We cannot overemphasize the importance of this. In four-paper sessions, you may wish to take a very short (literally no more than two-minute) break halfway through, but under no circumstances allow a break to derail the schedule.

Get AV needs-lists from presenters (all AV questions should be directed to the Bob Judd at the AMS office).

Arrive at your room ten minutes before the start of the session to meet the speakers and the room monitor and look over the AV setup.

Paper presenters know that their time length is thirty minutes. In the unlikely case that a paper threatens to go on well beyond this limit, you should intervene by passing notes to the speaker that time is running out.

At the start of each talk, announce the names of the authors, the title of the paper, and which author is presenting the paper. Short biographical information should be provided.

Your other main task is to control the question period. Remind both questioners and speaker(s) to be brief. Audience members should only ask questions; any background information that they give should be kept as brief as possible. Speakers should briefly answer the question posed, and then stop and take the next question. As a rule, questions and answers should not last more than about a minute each, i.e. up to two minutes for each question-answer pair. The speaker and questioner should not continue back and forth; if they do, ask them to postpone their public conversation until a private moment, to allow others to contribute to the public discussion. If people don't comply with these guidelines, don't be afraid to interrupt them. Be polite and tactful, but also firm.

Establish and announce the order of questioners. Encourage shy audience members to ask questions before allowing the confident ones to ask a second question. If there are many questions, announce in advance who will pose the last three questions, apologize to the others, and stop when the last person's question has been answered. That should, of course, be as near as possible to the allotted time. Please note that talks scheduled before breaks or before the end of the day will not be extended. It is important to begin and end sessions on schedule.
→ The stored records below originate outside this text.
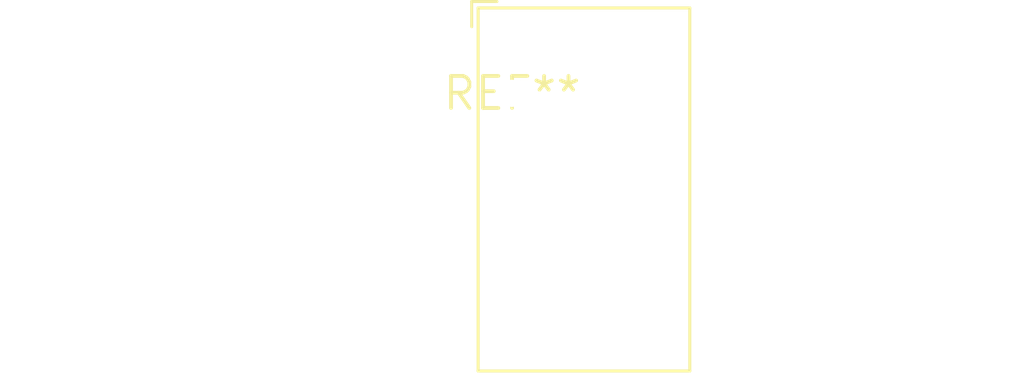
<source format=kicad_pcb>
(kicad_pcb (version 20240108) (generator pcbnew)

  (general
    (thickness 1.6)
  )

  (paper "A4")
  (layers
    (0 "F.Cu" signal)
    (31 "B.Cu" signal)
    (32 "B.Adhes" user "B.Adhesive")
    (33 "F.Adhes" user "F.Adhesive")
    (34 "B.Paste" user)
    (35 "F.Paste" user)
    (36 "B.SilkS" user "B.Silkscreen")
    (37 "F.SilkS" user "F.Silkscreen")
    (38 "B.Mask" user)
    (39 "F.Mask" user)
    (40 "Dwgs.User" user "User.Drawings")
    (41 "Cmts.User" user "User.Comments")
    (42 "Eco1.User" user "User.Eco1")
    (43 "Eco2.User" user "User.Eco2")
    (44 "Edge.Cuts" user)
    (45 "Margin" user)
    (46 "B.CrtYd" user "B.Courtyard")
    (47 "F.CrtYd" user "F.Courtyard")
    (48 "B.Fab" user)
    (49 "F.Fab" user)
    (50 "User.1" user)
    (51 "User.2" user)
    (52 "User.3" user)
    (53 "User.4" user)
    (54 "User.5" user)
    (55 "User.6" user)
    (56 "User.7" user)
    (57 "User.8" user)
    (58 "User.9" user)
  )

  (setup
    (pad_to_mask_clearance 0)
    (pcbplotparams
      (layerselection 0x00010fc_ffffffff)
      (plot_on_all_layers_selection 0x0000000_00000000)
      (disableapertmacros false)
      (usegerberextensions false)
      (usegerberattributes false)
      (usegerberadvancedattributes false)
      (creategerberjobfile false)
      (dashed_line_dash_ratio 12.000000)
      (dashed_line_gap_ratio 3.000000)
      (svgprecision 4)
      (plotframeref false)
      (viasonmask false)
      (mode 1)
      (useauxorigin false)
      (hpglpennumber 1)
      (hpglpenspeed 20)
      (hpglpendiameter 15.000000)
      (dxfpolygonmode false)
      (dxfimperialunits false)
      (dxfusepcbnewfont false)
      (psnegative false)
      (psa4output false)
      (plotreference false)
      (plotvalue false)
      (plotinvisibletext false)
      (sketchpadsonfab false)
      (subtractmaskfromsilk false)
      (outputformat 1)
      (mirror false)
      (drillshape 1)
      (scaleselection 1)
      (outputdirectory "")
    )
  )

  (net 0 "")

  (footprint "Converter_DCDC_Murata_MEE3SxxxxSC_THT" (layer "F.Cu") (at 0 0))

)

</source>
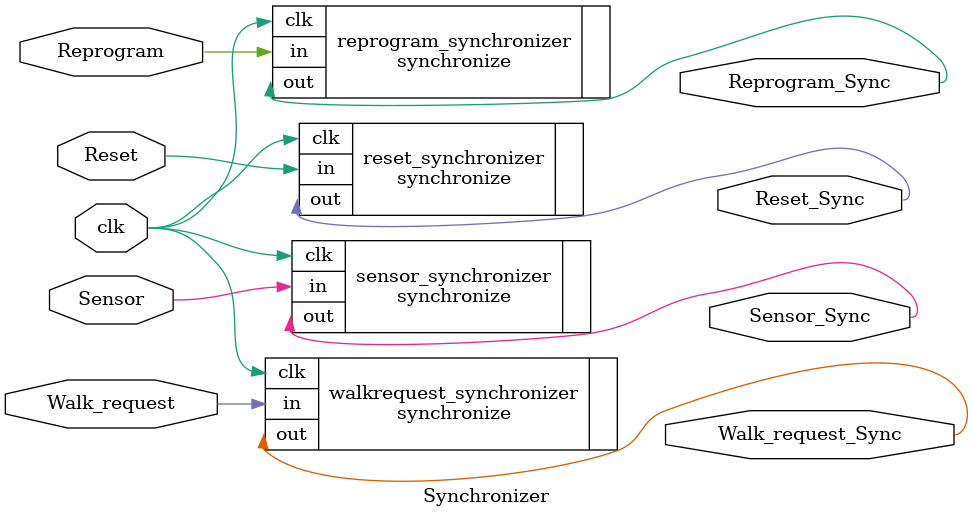
<source format=v>
`timescale 1ns / 1ps
module Synchronizer(clk, Reset, Sensor, Walk_request, Reprogram, Reset_Sync, Sensor_Sync, Walk_request_Sync, Reprogram_Sync);
	
	input clk, Reset, Sensor, Walk_request, Reprogram;
	output Reset_Sync, Sensor_Sync, Walk_request_Sync, Reprogram_Sync;
	
	//wire reset_wire, Walk_request_wire, Reprogram_wire;
	
	//debounce inputs->Reset, Walk_request, Reprogram
	//debounce reset_debouncer(.reset(0), .clock(clk), .noisy(Reset), .clean(reset_wire));
	//debounce walk_request_debouncer(.reset(0), .clock(clk), .noisy(Walk_request), .clean(Walk_request_wire));
	//debounce reprogram_debouncer(.reset(0), .clock(clk), .noisy(Reprogram), .clean(Reprogram_wire));
	
	//synchronize debounced signals
	synchronize reset_synchronizer(.clk(clk),.in(Reset),.out(Reset_Sync));
	
	synchronize sensor_synchronizer(.clk(clk),.in(Sensor),.out(Sensor_Sync));
	
	synchronize walkrequest_synchronizer(.clk(clk),.in(Walk_request),.out(Walk_request_Sync));
	
	synchronize reprogram_synchronizer(.clk(clk),.in(Reprogram),.out(Reprogram_Sync));
	
endmodule

</source>
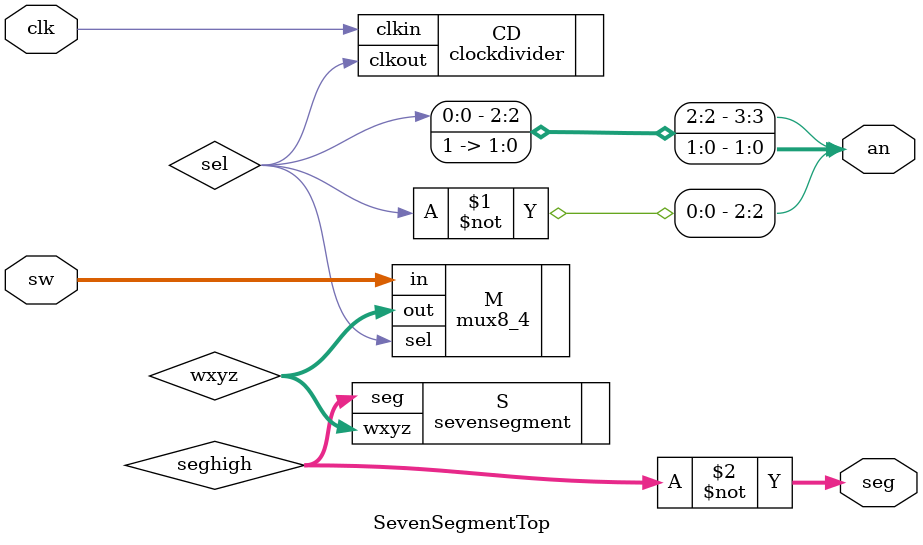
<source format=v>
`timescale 1ns / 1ps
module SevenSegmentTop(
    input clk,
    input [7:0] sw,
    output [3:0] an,
    output [6:0] seg
    );

	wire sel;
	wire [6:0] seghigh;
	wire [3:0] wxyz;
	
	assign an={sel,~sel,2'b11};
	assign seg=~seghigh;
	
	clockdivider CD(
		.clkin(clk),
		.clkout(sel)
     );
	 
	 mux8_4 M(
		.in(sw),
		.out(wxyz),
		.sel(sel)
	  );
	
	sevensegment S(
		.wxyz(wxyz),
		.seg(seghigh)
	  );
	  
	  
endmodule

</source>
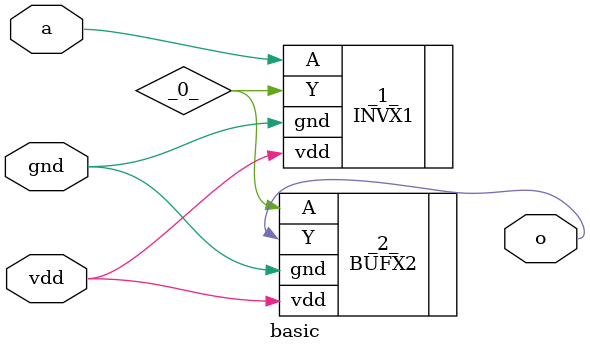
<source format=v>
/* Verilog module written by vlog2Verilog (qflow) */
/* With explicit power connections */

module basic(
    inout vdd,
    inout gnd,
    input a,
    inout gnd,
    output o,
    inout vdd
);

wire a ;
wire o ;
wire _0_ ;

INVX1 _1_ (
    .gnd(gnd),
    .vdd(vdd),
    .A(a),
    .Y(_0_)
);

BUFX2 _2_ (
    .gnd(gnd),
    .vdd(vdd),
    .A(_0_),
    .Y(o)
);

endmodule

</source>
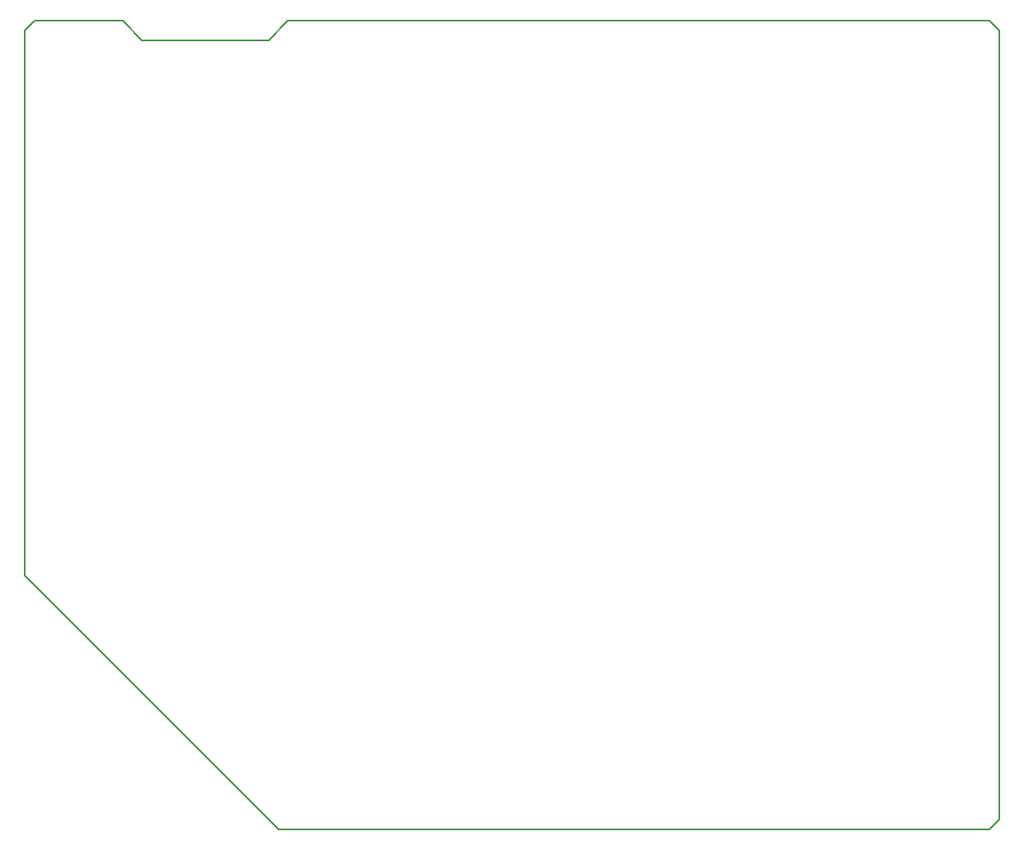
<source format=gbr>
G04 #@! TF.GenerationSoftware,KiCad,Pcbnew,(5.1.2)-2*
G04 #@! TF.CreationDate,2019-07-07T18:04:58+10:00*
G04 #@! TF.ProjectId,Right_Combined_Micro,52696768-745f-4436-9f6d-62696e65645f,rev?*
G04 #@! TF.SameCoordinates,Original*
G04 #@! TF.FileFunction,Profile,NP*
%FSLAX46Y46*%
G04 Gerber Fmt 4.6, Leading zero omitted, Abs format (unit mm)*
G04 Created by KiCad (PCBNEW (5.1.2)-2) date 2019-07-07 18:04:58*
%MOMM*%
%LPD*%
G04 APERTURE LIST*
%ADD10C,0.150000*%
G04 APERTURE END LIST*
D10*
X127000000Y-30000000D02*
X199000000Y-30000000D01*
X125000000Y-32000000D02*
X127000000Y-30000000D01*
X101000000Y-30000000D02*
X110000000Y-30000000D01*
X112000000Y-32000000D02*
X110000000Y-30000000D01*
X112000000Y-32000000D02*
X125000000Y-32000000D01*
X100000000Y-87000000D02*
X126000000Y-113000000D01*
X100000000Y-31000000D02*
X101000000Y-30000000D01*
X100000000Y-87000000D02*
X100000000Y-31000000D01*
X199000000Y-113000000D02*
X126000000Y-113000000D01*
X200000000Y-112000000D02*
X199000000Y-113000000D01*
X199000000Y-30000000D02*
X200000000Y-31000000D01*
X200000000Y-31000000D02*
X200000000Y-112000000D01*
M02*

</source>
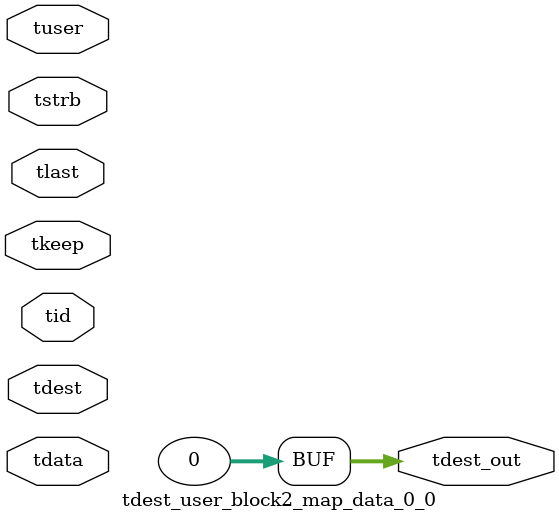
<source format=v>


`timescale 1ps/1ps

module tdest_user_block2_map_data_0_0 #
(
parameter C_S_AXIS_TDATA_WIDTH = 32,
parameter C_S_AXIS_TUSER_WIDTH = 0,
parameter C_S_AXIS_TID_WIDTH   = 0,
parameter C_S_AXIS_TDEST_WIDTH = 0,
parameter C_M_AXIS_TDEST_WIDTH = 32
)
(
input  [(C_S_AXIS_TDATA_WIDTH == 0 ? 1 : C_S_AXIS_TDATA_WIDTH)-1:0     ] tdata,
input  [(C_S_AXIS_TUSER_WIDTH == 0 ? 1 : C_S_AXIS_TUSER_WIDTH)-1:0     ] tuser,
input  [(C_S_AXIS_TID_WIDTH   == 0 ? 1 : C_S_AXIS_TID_WIDTH)-1:0       ] tid,
input  [(C_S_AXIS_TDEST_WIDTH == 0 ? 1 : C_S_AXIS_TDEST_WIDTH)-1:0     ] tdest,
input  [(C_S_AXIS_TDATA_WIDTH/8)-1:0 ] tkeep,
input  [(C_S_AXIS_TDATA_WIDTH/8)-1:0 ] tstrb,
input                                                                    tlast,
output [C_M_AXIS_TDEST_WIDTH-1:0] tdest_out
);

assign tdest_out = {1'b0};

endmodule


</source>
Please prepare several comments or questions for each paper in case the discussion needs to be started by the chair.

If you are chairing the opening short panel of a morning or afternoon, please show courtesy to the chair and presenters of the following panel by ending several minutes early and vacating the table promptly (as two short sessions are slotted for the same room, the new chair and panelists must be ready to go immediately). For morning short sessions, the first panel should end by 10:27; for afternoon slots, 3:27. This may sound a bit picky, but it is necessary to make the meeting run well. If you are on the second half of such a slot, please be ready to go immediately at the appropriate time (10:32 or 3:32).

All session chairs are required to register for the meeting.